Diode for Bose-Einstein condensates

TL;DR

This paper proposes a novel diode mechanism for Bose-Einstein condensates using cavity-induced dissipation, avoiding heating and decoherence associated with atomic decay, and demonstrating high efficiency with realistic parameters.

Contribution

It introduces a cavity-mediated dissipation scheme for atom diodes in Bose-Einstein condensates, eliminating the need for atomic decay and reducing decoherence.

Findings

High efficiency of the diode achieved with experimental parameters

Dissipation acts via cavity photon losses, not atomic decay

Method reduces heating and decoherence in condensates

Abstract

Given a quantum state at some instant of time t, the underlying system Hamiltonian can not only predict how the state will evolve, but also the history of the state prior to t.
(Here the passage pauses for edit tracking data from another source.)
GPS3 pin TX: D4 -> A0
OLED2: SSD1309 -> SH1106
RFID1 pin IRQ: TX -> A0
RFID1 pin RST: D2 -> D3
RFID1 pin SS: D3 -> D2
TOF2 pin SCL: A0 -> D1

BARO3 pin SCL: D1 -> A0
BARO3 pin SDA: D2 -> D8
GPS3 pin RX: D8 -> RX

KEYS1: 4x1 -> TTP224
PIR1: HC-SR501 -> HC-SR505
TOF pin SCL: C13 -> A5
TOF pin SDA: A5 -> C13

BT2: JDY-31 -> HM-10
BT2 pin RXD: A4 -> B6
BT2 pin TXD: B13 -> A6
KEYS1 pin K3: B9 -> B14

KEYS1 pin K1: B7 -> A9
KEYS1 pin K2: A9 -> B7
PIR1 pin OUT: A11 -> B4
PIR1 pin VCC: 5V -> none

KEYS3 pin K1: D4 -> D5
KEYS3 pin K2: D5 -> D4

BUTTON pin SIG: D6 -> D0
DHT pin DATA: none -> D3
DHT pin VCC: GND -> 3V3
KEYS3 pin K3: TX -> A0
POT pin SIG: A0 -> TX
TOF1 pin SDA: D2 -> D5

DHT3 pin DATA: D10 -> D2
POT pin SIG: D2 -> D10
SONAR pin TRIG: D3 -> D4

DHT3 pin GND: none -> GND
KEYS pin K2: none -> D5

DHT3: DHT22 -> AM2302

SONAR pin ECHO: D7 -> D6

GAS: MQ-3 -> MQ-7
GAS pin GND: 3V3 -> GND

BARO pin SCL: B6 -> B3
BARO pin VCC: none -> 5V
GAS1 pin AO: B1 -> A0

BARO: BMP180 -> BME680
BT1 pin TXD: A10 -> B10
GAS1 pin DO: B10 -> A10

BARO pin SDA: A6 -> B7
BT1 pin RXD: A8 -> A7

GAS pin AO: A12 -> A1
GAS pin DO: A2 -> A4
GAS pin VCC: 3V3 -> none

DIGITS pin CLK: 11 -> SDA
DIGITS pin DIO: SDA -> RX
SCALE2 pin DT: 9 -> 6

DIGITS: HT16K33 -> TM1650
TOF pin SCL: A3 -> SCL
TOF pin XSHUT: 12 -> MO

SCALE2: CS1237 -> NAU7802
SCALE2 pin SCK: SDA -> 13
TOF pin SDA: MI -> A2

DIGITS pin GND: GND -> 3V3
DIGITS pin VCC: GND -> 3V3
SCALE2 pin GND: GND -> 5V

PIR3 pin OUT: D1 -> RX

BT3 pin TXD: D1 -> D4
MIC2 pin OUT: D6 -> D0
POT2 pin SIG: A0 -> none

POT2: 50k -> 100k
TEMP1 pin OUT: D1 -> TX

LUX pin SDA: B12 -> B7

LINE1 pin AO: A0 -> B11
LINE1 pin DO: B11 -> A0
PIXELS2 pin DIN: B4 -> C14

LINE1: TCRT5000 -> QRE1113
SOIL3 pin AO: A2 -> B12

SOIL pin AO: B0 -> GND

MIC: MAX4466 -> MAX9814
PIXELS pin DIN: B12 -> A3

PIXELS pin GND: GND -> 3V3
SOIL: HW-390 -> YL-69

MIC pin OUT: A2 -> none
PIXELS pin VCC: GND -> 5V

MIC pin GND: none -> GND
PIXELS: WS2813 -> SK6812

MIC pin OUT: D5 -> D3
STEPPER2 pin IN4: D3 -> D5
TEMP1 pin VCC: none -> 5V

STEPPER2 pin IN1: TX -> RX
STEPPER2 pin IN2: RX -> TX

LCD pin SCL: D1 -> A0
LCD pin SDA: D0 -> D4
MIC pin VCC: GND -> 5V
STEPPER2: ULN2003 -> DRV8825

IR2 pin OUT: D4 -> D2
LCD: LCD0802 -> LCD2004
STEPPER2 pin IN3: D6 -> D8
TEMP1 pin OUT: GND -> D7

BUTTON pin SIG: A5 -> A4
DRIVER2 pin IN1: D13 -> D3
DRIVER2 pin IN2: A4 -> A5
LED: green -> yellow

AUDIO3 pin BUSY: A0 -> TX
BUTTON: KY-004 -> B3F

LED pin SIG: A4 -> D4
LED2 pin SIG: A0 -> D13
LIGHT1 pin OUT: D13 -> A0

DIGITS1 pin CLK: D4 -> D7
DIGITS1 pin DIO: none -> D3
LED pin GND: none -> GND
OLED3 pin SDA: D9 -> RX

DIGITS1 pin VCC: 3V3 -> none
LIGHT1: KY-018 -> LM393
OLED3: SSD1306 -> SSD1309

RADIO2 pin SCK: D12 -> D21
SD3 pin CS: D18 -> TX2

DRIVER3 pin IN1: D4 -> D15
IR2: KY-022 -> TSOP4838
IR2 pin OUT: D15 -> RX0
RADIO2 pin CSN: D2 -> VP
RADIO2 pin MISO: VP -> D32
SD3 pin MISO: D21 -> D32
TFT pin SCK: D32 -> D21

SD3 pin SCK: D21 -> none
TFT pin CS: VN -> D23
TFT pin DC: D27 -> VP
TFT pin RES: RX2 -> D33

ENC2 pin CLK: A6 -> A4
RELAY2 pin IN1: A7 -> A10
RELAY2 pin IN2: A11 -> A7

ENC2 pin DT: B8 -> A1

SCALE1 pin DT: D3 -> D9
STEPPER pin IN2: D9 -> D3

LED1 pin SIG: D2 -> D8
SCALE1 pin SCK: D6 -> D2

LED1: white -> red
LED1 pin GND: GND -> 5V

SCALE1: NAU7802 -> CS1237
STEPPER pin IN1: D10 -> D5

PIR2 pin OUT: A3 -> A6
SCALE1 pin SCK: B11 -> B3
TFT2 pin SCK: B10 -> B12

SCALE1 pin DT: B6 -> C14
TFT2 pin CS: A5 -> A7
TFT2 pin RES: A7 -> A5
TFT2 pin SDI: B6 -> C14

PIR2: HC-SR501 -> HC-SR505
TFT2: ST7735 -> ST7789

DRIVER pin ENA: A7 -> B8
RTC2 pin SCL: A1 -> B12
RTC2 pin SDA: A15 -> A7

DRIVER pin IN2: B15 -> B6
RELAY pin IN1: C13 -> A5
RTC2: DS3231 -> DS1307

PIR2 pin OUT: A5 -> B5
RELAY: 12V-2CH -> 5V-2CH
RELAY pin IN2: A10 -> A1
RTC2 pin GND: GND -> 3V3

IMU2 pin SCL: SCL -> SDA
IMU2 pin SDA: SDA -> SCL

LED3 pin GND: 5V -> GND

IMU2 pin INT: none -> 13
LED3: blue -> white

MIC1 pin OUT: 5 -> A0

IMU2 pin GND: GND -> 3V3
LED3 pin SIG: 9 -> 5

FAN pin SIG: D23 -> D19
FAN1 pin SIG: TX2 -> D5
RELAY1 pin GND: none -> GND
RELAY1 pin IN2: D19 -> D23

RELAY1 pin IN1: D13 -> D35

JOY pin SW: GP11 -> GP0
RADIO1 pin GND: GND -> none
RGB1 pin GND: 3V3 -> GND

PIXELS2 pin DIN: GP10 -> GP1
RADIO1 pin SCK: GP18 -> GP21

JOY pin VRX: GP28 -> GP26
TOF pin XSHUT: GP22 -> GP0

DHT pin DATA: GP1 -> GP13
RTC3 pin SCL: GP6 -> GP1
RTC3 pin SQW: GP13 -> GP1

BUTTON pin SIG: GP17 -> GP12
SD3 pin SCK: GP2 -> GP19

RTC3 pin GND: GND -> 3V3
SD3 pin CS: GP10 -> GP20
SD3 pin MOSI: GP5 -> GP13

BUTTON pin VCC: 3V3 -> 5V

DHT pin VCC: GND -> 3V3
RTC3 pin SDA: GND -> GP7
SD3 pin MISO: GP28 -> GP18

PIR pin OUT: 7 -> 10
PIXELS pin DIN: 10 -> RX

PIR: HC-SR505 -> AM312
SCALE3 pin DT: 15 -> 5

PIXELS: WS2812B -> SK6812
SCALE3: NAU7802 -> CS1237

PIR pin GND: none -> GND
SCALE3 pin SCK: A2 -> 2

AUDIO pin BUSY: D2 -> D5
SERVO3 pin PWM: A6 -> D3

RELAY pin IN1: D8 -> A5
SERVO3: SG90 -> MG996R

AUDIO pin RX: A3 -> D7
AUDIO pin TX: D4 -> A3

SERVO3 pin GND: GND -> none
Thereby, in order to have a directed motion, like in a diode, some sort of irreversibility must be considered. For the atom diode, this has been achieved by spontaneous decay of excited atomic levels. For an atomic condensate, it is clear, however, that such decay will cause both heating and decoherence of the condensate. To overcome this complication we introduce a different setup where the dissipation does not act directly on the atoms. The excited atoms are stimulatedly driven back to the ground state by exciting a cavity mode, which in return decays to the vacuum via photon losses. The efficiency of the method utilizing experimental parameters is shown to be almost perfect within large parameter regimes.